– Да! – с гордостью ответила мама. – Хотя папа давно живёт в другой семье, но до сих пор очень хорошо нам помогает, очень!
– А у нас дворники сплошные калмыки! – сказал отец. – Я их, правда, не кормлю, но однажды сдуру доверился и попросил помыть машину! Помыли так, что весь багажник поцарапали!
– Надо же! – всплеснула руками Тамара Петровна. – Это всё потому, что не кормите! Я вам точно говорю!
– Позвольте, но вы-то кормите, а ложку с вилкой киргизка всё равно упёрла!
– Есть предположение, Юрий Семёныч, – ответила мама, – что муж не давал своей жене мои изумительные салаты, всё сам ел, она и обозлилась!

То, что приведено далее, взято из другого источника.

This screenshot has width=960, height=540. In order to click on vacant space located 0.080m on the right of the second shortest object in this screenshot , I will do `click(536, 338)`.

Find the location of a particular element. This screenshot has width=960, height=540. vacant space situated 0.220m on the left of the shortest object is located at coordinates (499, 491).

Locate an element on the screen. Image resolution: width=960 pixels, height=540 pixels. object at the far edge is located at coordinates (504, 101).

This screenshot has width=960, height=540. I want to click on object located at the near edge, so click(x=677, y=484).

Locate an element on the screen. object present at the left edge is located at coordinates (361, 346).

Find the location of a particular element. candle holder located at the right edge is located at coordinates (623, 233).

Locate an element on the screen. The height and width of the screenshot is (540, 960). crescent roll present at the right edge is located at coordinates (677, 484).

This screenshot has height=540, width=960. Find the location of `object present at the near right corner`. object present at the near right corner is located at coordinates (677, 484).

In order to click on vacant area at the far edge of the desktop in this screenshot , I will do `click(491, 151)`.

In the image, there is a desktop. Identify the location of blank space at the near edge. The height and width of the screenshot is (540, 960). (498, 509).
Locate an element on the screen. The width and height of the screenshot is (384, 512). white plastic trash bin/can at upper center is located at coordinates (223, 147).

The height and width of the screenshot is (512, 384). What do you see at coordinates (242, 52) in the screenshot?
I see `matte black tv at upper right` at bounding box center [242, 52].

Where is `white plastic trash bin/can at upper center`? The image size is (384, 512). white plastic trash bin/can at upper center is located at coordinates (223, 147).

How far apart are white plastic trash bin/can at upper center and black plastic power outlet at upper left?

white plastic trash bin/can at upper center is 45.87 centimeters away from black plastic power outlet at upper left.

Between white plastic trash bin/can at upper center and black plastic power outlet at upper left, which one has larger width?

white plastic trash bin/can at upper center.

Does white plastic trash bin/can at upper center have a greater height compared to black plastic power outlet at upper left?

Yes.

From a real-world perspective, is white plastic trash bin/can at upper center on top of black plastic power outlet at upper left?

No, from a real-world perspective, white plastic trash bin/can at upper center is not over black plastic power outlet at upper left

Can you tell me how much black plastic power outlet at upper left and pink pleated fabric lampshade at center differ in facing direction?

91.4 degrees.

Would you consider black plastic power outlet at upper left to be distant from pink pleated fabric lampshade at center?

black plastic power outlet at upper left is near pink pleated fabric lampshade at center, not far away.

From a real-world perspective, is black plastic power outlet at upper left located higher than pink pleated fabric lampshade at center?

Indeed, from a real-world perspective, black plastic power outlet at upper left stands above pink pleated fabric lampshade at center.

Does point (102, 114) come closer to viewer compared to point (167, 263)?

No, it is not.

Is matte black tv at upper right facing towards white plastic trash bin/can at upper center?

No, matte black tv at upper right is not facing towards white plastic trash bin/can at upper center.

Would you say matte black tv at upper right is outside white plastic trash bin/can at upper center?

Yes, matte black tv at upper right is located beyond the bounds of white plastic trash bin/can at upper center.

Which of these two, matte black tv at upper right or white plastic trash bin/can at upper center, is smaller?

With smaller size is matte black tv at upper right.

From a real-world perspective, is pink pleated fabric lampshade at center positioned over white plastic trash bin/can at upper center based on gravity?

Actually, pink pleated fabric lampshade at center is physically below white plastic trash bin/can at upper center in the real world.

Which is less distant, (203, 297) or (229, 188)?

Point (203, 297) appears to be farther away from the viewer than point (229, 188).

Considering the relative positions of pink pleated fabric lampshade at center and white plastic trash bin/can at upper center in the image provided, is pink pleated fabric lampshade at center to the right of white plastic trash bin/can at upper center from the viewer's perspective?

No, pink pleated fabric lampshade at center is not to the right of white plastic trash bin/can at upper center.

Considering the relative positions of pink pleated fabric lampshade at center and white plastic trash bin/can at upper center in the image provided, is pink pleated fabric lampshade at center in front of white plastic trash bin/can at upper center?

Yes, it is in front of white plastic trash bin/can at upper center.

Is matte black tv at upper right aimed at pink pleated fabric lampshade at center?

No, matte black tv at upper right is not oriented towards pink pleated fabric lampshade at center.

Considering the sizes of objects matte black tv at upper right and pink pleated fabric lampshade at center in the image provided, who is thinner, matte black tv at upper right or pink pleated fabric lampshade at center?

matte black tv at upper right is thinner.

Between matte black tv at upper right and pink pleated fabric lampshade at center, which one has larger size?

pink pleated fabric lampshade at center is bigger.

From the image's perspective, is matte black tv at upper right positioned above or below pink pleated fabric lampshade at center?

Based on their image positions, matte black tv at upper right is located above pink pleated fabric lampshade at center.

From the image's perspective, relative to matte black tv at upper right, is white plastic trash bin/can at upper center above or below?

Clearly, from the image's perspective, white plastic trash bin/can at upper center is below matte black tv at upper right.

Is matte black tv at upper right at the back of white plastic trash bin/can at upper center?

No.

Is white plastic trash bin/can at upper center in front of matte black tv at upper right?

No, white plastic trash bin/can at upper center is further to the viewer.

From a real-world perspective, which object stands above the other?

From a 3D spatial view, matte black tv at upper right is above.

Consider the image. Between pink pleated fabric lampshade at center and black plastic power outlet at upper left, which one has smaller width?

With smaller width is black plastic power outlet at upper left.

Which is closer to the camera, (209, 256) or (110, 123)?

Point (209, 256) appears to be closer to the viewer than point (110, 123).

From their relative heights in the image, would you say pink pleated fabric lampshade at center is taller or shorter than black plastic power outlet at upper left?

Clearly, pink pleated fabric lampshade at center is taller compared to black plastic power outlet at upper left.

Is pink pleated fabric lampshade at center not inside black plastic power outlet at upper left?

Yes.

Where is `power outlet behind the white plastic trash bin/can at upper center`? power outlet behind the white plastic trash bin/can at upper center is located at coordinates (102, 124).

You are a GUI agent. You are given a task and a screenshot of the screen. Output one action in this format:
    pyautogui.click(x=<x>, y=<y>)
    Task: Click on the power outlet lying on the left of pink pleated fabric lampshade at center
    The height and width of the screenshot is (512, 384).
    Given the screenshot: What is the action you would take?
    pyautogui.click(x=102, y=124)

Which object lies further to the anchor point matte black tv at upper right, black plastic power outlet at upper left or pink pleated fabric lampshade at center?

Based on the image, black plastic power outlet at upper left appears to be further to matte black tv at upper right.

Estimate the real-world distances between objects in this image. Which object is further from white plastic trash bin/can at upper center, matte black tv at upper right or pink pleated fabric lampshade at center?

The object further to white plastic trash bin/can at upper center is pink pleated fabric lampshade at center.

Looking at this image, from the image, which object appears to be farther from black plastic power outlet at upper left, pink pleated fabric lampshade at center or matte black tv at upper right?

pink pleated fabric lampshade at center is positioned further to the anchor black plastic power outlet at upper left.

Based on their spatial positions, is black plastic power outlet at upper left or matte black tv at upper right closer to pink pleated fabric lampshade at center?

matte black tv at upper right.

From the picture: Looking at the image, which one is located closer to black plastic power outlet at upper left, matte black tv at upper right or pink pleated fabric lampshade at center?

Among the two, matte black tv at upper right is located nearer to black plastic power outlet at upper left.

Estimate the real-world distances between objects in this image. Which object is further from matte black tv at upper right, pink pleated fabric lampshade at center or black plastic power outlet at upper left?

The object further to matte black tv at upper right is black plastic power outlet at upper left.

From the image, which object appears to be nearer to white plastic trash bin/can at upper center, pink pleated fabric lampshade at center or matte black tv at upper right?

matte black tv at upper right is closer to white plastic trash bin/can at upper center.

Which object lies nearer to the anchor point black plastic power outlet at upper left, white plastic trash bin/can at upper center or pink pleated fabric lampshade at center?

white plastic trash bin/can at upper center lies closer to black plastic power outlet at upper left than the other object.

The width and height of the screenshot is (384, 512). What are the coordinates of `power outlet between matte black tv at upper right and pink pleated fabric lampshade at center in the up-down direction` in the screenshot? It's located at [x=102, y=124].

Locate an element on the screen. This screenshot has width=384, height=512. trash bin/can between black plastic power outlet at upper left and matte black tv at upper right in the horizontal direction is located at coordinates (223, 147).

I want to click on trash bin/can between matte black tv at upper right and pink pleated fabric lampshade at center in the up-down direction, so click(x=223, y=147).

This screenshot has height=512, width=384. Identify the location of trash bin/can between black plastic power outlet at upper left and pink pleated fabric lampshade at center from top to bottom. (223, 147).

– Что вы говорите?! Какой нахал!
Поражаясь отцовской манере и ещё больше – памяти Оленькиной мамы, я улыбнулся, перестал слушать их разговор и посмотрел на младшую дочь Тамары Петровны.
Наталья, сидевшая рядом с ней, являла собой абсолютно противоположный образец, нежели старшая сестра – образец дурнушки, словно их изваяли разные отцы.
Глаза Натальи были похожи на маленькие блестящие бусинки. Широкий и чуть вытянутый нос имел небольшую горбинку. Тонкие, длинные губы открывали во время еды некрасивые мелкие зубы. Пышные и чёрные как смоль волосы были накручены “наивными барашками” , спадали ниже плеч и почти прятали смуглое от природы лицо. Под белой рубахой, вышитой южным красным солнцем и разлапистыми пальмами, торчали два бугорка созревшей девичьей груди – недавней выпускницы одиннадцатого класса.
Наталья поймала мой любопытный взгляд и вопросительно уставилась на меня.
Я взял и подмигнул, чем вызвал, как мне показалось, лёгкое смятение непорочной юной девы, в чём тут же усомнился.
Нежно прикусив круглую головку большого маслянистого грибка и подчёркивая двусмысленность этого момента, она пронзительно стрельнула глазами-бусинками, то ли действительно желая чего-то, то ли мелко и шутливо озорничая.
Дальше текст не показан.